Stated goal
Starting at the line containing "scientific name: Cosmia trapezina" and ending at the line containing "family: Lacertidae", write out the items again with "common name" relabeled as "vernacular name", keeping everything else unchanged. Give only those lines.

Records to process

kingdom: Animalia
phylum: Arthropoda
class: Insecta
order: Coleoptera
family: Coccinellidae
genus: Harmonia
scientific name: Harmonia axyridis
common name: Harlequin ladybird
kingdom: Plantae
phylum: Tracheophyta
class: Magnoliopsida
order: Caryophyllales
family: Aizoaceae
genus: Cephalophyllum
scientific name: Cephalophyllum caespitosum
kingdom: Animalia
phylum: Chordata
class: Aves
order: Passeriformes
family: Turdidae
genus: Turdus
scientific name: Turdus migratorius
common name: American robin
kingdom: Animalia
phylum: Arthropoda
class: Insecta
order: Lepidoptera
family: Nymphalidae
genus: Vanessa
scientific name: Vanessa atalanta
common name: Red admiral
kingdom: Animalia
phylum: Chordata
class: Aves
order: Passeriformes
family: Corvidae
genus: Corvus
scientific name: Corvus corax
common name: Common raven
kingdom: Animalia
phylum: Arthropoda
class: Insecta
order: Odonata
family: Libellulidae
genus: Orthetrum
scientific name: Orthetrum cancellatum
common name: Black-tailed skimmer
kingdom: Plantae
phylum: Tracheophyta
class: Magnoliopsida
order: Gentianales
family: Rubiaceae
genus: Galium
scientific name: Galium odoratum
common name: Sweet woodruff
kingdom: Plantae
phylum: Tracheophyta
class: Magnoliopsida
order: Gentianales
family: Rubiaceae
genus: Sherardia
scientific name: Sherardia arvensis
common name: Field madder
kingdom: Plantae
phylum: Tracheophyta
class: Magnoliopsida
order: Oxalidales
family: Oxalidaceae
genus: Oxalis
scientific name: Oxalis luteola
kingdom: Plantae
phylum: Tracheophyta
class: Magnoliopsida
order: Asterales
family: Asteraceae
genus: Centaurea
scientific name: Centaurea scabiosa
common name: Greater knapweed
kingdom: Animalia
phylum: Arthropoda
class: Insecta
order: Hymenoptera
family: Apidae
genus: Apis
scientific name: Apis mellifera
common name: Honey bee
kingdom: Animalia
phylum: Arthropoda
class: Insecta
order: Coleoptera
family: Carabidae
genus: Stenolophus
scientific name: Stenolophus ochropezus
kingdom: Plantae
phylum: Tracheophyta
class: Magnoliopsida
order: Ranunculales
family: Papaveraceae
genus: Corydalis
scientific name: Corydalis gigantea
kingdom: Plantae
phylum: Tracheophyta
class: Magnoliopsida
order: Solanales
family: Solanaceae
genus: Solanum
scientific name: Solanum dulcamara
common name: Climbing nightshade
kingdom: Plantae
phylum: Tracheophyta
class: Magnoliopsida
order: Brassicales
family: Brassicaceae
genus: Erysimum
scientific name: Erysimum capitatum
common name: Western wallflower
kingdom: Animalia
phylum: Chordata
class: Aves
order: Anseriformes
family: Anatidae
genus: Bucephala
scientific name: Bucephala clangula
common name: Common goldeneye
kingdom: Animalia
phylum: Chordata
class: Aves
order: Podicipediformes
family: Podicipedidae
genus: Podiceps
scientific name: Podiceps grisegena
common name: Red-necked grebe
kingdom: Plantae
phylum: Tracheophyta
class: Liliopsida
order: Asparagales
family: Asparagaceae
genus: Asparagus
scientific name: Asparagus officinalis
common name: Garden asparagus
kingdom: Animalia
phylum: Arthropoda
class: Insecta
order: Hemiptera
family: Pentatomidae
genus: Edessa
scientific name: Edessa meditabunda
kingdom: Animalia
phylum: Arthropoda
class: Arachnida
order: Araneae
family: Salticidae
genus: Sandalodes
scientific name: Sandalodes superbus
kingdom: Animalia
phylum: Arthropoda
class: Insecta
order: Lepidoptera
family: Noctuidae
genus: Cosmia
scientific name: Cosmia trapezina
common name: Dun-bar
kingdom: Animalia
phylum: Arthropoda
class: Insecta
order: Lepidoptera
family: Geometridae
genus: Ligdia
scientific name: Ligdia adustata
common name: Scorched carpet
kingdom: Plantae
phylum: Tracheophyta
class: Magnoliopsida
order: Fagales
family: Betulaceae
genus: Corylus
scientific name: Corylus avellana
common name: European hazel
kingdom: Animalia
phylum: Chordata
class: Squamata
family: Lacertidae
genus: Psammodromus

Result
scientific name: Cosmia trapezina
vernacular name: Dun-bar
kingdom: Animalia
phylum: Arthropoda
class: Insecta
order: Lepidoptera
family: Geometridae
genus: Ligdia
scientific name: Ligdia adustata
vernacular name: Scorched carpet
kingdom: Plantae
phylum: Tracheophyta
class: Magnoliopsida
order: Fagales
family: Betulaceae
genus: Corylus
scientific name: Corylus avellana
vernacular name: European hazel
kingdom: Animalia
phylum: Chordata
class: Squamata
family: Lacertidae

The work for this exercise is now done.